America’s smartest banker is hoarding cash…
He is making a bet that interest rates are going to continue to rise.
And his wager is massive…
This man has purposefully assembled a $500 billion war chest, and he intends to deploy it into higher interest rates in the near future.
I’m referring to JPMorgan Chase‘s (NYSE: JPM) CEO, Jamie Dimon.
Dimon is widely viewed as the most important banker of his generation.
While the American banking system crumbled in 2008, Dimon positioned JPMorgan to stand tall with a fortress of a balance sheet.
While the other big banks diluted their shareholders or failed completely, Dimon was able to swoop in and create value for JPMorgan shareholders.
In 2008, JPMorgan acquired the giant investment bank Bear Stearns and the retail banking asset of Washington Mutual.
The entire financial system needed JPMorgan to swallow these troubled banks in 2008.
Thanks to Dimon, that is exactly what happened. That’s why when Dimon speaks, people listen…
And last week, Dimon told the world that he believed the inflation uptick we are currently experiencing is not a short-term phenomenon.
He sees inflation lasting and believes it will force the U.S. Federal Reserve to raise interest rates sooner rather than later.
What’s noteworthy is that Dimon is intentionally having JPMorgan take a hit to short-term earnings in order to have the company positioned to pounce when rates rise.
Dimon is choosing to keep $500 billion of JPMorgan’s cash liquid. He is saving that cash so that he can lock it in at higher interest rates down the road.
In not having this cash invested now, he is forgoing short-term earnings.
Dimon has lowered the banking juggernaut’s 2021 net interest guidance by $2.5 billion specifically because he is willing to sit on some cash.

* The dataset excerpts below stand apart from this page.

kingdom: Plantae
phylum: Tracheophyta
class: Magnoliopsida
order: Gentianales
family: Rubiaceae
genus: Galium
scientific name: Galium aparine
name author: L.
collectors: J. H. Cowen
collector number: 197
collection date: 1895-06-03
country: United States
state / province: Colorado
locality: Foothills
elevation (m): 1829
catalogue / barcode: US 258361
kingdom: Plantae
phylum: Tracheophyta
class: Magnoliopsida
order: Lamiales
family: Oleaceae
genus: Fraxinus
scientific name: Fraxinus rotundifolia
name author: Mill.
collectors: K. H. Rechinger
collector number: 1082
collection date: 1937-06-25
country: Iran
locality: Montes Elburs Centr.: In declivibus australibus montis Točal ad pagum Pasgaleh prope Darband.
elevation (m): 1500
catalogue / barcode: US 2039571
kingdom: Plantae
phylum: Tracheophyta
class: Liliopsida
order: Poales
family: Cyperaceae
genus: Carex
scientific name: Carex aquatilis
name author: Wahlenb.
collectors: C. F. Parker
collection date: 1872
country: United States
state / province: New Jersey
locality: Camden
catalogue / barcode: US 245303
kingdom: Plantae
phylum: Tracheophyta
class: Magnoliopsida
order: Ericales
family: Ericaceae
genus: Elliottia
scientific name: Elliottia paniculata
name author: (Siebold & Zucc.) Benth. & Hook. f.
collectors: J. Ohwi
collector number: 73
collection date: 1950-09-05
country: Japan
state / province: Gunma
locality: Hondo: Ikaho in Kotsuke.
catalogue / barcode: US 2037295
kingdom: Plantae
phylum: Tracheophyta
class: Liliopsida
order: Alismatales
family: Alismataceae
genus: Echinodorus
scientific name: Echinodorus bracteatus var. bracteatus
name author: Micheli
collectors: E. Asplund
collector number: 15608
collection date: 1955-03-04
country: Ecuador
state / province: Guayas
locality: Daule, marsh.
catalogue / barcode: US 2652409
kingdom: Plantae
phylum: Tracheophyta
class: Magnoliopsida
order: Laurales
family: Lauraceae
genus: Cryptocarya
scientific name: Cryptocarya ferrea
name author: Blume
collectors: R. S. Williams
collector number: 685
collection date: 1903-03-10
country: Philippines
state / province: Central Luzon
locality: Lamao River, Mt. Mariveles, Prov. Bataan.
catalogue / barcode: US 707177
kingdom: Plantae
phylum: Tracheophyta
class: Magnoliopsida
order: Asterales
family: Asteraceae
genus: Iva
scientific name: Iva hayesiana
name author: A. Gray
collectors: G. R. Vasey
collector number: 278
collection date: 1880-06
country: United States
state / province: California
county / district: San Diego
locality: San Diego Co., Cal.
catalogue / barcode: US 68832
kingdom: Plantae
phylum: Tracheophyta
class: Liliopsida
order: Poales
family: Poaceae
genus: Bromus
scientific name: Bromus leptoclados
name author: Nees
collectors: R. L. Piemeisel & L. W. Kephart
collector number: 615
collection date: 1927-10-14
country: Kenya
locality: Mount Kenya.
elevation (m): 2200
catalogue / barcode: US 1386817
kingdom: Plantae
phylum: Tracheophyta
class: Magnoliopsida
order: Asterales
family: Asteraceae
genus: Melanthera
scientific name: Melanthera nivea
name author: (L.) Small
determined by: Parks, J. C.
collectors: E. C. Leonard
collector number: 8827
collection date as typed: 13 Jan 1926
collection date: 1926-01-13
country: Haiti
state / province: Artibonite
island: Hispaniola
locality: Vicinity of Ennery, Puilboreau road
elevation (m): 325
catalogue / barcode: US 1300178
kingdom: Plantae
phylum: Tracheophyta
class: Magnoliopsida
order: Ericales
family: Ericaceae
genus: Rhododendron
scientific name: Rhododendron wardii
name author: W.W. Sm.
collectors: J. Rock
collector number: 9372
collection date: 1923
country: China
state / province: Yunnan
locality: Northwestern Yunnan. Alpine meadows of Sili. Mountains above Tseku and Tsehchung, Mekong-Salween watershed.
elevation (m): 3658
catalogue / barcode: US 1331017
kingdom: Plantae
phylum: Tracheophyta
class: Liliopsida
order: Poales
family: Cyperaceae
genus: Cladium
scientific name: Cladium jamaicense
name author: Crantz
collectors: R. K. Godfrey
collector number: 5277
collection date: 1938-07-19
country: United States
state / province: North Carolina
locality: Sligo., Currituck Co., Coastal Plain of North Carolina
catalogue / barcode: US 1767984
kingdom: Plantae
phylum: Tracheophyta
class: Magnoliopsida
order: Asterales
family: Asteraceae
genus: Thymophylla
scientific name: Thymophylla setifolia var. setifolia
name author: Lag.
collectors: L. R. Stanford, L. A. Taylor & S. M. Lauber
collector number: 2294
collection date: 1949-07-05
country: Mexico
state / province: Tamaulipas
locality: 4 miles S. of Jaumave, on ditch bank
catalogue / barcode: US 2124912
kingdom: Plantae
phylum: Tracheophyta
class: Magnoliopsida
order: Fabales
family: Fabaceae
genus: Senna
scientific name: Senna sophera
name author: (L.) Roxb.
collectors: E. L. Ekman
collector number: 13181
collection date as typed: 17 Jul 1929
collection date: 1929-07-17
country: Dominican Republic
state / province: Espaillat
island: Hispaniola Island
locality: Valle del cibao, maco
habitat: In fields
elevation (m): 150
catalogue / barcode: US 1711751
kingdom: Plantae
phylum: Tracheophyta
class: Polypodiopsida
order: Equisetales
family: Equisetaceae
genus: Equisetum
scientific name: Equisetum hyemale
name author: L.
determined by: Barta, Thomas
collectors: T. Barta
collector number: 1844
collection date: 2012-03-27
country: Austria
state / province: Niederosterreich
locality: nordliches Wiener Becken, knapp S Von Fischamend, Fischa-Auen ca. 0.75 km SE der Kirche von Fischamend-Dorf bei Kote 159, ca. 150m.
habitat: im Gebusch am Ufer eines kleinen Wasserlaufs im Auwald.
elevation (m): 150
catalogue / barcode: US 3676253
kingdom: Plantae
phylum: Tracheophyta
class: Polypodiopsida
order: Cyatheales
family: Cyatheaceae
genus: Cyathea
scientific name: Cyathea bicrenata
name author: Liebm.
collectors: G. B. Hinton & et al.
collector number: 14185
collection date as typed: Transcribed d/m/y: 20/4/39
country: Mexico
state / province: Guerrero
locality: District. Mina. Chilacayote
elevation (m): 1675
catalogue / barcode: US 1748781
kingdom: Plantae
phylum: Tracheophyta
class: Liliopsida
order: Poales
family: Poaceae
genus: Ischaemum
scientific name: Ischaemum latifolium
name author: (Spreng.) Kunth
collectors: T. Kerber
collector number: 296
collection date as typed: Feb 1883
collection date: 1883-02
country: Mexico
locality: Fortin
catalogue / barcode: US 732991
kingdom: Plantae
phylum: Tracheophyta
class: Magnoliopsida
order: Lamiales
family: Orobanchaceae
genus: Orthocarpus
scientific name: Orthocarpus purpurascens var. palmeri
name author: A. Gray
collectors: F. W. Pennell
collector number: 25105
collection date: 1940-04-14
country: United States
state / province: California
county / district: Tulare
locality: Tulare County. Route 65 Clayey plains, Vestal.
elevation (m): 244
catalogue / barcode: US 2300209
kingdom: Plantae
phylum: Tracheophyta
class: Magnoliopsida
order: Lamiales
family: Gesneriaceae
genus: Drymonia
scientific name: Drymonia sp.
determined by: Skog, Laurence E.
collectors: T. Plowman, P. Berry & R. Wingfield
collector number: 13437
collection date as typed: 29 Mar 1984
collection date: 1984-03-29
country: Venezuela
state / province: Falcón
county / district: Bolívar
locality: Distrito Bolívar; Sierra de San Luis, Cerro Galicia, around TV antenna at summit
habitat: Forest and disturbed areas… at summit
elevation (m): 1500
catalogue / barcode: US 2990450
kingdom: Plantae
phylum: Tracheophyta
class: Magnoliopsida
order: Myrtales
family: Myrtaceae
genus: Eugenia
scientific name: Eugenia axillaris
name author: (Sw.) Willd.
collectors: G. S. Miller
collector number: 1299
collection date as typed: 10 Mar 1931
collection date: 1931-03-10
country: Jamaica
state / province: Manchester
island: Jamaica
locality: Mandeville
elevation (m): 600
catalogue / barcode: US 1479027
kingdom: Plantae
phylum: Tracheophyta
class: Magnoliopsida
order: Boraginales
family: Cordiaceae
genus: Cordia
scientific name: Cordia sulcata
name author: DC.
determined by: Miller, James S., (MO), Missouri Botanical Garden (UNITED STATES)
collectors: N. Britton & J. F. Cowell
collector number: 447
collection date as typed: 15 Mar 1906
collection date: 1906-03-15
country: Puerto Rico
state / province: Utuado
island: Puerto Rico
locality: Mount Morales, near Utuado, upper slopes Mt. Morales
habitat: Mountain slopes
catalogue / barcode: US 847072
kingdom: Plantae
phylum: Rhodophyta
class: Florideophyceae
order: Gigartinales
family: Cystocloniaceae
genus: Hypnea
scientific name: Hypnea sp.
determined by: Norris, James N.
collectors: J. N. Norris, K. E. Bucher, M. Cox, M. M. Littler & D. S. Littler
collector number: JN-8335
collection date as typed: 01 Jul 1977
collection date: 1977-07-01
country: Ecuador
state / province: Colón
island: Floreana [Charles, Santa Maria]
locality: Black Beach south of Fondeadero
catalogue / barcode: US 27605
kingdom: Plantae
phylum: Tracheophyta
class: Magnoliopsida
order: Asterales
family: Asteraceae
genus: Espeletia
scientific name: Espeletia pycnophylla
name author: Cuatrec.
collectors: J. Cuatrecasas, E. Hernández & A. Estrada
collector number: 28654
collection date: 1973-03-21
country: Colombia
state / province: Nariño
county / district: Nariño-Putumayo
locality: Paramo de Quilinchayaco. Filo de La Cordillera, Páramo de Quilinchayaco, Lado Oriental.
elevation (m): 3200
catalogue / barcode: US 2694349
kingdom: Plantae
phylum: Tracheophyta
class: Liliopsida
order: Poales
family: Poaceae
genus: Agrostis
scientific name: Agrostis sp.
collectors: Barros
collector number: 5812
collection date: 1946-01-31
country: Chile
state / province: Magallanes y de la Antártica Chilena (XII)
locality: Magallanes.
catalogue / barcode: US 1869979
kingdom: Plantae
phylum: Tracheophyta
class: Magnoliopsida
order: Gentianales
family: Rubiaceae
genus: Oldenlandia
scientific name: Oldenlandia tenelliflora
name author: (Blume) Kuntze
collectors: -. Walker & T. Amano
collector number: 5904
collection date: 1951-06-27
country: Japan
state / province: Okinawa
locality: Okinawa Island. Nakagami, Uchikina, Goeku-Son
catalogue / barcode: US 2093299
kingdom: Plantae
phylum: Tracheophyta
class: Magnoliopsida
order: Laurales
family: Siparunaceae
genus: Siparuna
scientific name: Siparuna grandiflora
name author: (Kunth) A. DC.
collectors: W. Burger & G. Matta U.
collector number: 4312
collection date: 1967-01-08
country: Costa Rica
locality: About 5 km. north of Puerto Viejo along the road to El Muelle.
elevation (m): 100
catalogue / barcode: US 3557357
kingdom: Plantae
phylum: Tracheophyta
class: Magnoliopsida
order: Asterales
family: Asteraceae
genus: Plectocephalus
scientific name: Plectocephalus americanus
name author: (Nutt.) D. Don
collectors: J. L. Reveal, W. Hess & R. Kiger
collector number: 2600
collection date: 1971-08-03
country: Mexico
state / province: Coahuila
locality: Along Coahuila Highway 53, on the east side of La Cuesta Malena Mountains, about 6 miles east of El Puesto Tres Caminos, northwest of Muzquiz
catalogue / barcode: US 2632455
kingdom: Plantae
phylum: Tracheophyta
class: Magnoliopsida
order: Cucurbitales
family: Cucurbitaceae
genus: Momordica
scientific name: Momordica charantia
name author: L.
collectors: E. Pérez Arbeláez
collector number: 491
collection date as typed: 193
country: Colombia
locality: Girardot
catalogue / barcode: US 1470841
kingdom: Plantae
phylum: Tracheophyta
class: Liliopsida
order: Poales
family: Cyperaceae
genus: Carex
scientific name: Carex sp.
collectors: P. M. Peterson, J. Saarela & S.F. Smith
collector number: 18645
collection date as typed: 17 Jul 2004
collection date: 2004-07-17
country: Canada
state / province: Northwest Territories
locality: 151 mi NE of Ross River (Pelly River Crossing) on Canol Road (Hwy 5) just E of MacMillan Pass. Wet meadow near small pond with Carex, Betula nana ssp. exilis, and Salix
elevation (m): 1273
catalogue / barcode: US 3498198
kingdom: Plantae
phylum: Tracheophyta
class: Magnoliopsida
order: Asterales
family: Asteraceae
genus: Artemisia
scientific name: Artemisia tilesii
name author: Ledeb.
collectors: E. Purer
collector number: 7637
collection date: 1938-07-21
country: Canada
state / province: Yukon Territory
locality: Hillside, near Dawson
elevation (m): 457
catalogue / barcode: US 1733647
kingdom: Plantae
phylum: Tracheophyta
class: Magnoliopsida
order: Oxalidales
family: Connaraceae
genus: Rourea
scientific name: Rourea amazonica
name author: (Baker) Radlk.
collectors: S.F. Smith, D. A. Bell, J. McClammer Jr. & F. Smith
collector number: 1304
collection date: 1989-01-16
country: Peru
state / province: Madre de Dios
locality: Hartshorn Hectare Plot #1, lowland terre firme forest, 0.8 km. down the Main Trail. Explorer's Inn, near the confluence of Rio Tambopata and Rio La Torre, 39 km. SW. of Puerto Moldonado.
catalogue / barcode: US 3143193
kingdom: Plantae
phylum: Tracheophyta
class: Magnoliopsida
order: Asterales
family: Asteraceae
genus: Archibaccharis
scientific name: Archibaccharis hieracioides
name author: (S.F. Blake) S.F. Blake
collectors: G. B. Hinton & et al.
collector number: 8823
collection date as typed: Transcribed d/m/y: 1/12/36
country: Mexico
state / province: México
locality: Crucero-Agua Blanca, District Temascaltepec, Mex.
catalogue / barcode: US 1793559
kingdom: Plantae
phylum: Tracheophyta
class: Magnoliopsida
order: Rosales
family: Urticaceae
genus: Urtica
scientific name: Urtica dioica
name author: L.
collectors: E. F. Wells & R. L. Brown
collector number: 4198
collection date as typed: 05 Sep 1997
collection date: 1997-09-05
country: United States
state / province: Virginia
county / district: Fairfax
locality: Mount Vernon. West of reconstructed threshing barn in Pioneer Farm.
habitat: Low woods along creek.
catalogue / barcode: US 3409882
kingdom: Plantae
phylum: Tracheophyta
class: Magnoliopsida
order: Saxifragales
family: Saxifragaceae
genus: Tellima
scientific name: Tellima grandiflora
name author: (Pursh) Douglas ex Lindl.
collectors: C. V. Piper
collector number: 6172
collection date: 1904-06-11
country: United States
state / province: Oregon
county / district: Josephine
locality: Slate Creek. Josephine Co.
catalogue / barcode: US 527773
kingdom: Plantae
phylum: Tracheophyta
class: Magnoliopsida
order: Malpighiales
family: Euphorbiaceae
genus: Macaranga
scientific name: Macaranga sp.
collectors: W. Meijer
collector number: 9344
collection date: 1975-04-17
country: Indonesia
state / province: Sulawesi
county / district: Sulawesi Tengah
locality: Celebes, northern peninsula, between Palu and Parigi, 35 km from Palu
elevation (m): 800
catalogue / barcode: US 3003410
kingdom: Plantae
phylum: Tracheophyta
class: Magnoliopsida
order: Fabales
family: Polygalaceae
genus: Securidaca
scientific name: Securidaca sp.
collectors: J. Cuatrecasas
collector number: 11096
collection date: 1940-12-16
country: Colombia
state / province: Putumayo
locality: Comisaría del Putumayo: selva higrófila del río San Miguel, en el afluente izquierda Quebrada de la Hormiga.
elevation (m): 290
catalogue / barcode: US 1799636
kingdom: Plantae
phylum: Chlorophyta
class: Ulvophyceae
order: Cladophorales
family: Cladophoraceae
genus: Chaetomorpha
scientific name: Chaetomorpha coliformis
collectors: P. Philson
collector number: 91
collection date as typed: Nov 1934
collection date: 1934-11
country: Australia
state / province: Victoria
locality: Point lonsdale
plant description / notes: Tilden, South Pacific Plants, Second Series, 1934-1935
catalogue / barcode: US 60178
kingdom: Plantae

The Words Were Barely Out of His Mouth…
It didn’t take Dimon long to be proven right…
Just days after he predicted higher rates, the Federal Reserve revealed that it now expects to begin raising rates a full year earlier than it expected just three months ago.
Instead of starting to raise rates in 2024, the Fed now believes it will begin in 2023.
The Fed also significantly increased its guidance on core personal consumption expenditure inflation in 2021 to 3% from the 2.2% it had been projecting in March.
That is a 36% increase in inflation expectations, which is a pretty big revision in just three months.
A person has to wonder how much higher those revisions might be three months from now…
Especially given that for months we have all been watching…
- Rising energy prices
- Rising food prices
- Rising metals prices
- Rising lumber prices
- Rising shipping rates
- Rising housing prices.
In other words, inflation is everywhere…
My take on all of this as an investor is pretty simple. I don’t know how bad inflation might get or how high interest rates might go. But I do know one thing…
There has never been a moment in my lifetime that the chances of inflation getting out of control were higher than they are today.
The amount of money that central banks have created since the outbreak of the financial crisis in 2008 has put us in uncharted waters.
And interest rates have been historically low for so long now…
Central bank balance sheets were already historically stretched prior to COVID-19.
And the response to the pandemic doubled down on the extreme easy-money policy.
The truth is that we are now all players in a massive central banking experiment.
I don’t know how this is going to play out. The central bankers don’t know either – nobody does.
The smartest man in the world of finance has a hunch, though.
It is a hunch that he is willing to bet billions on.
Given Dimon’s track record and access to information, his guess is better than most.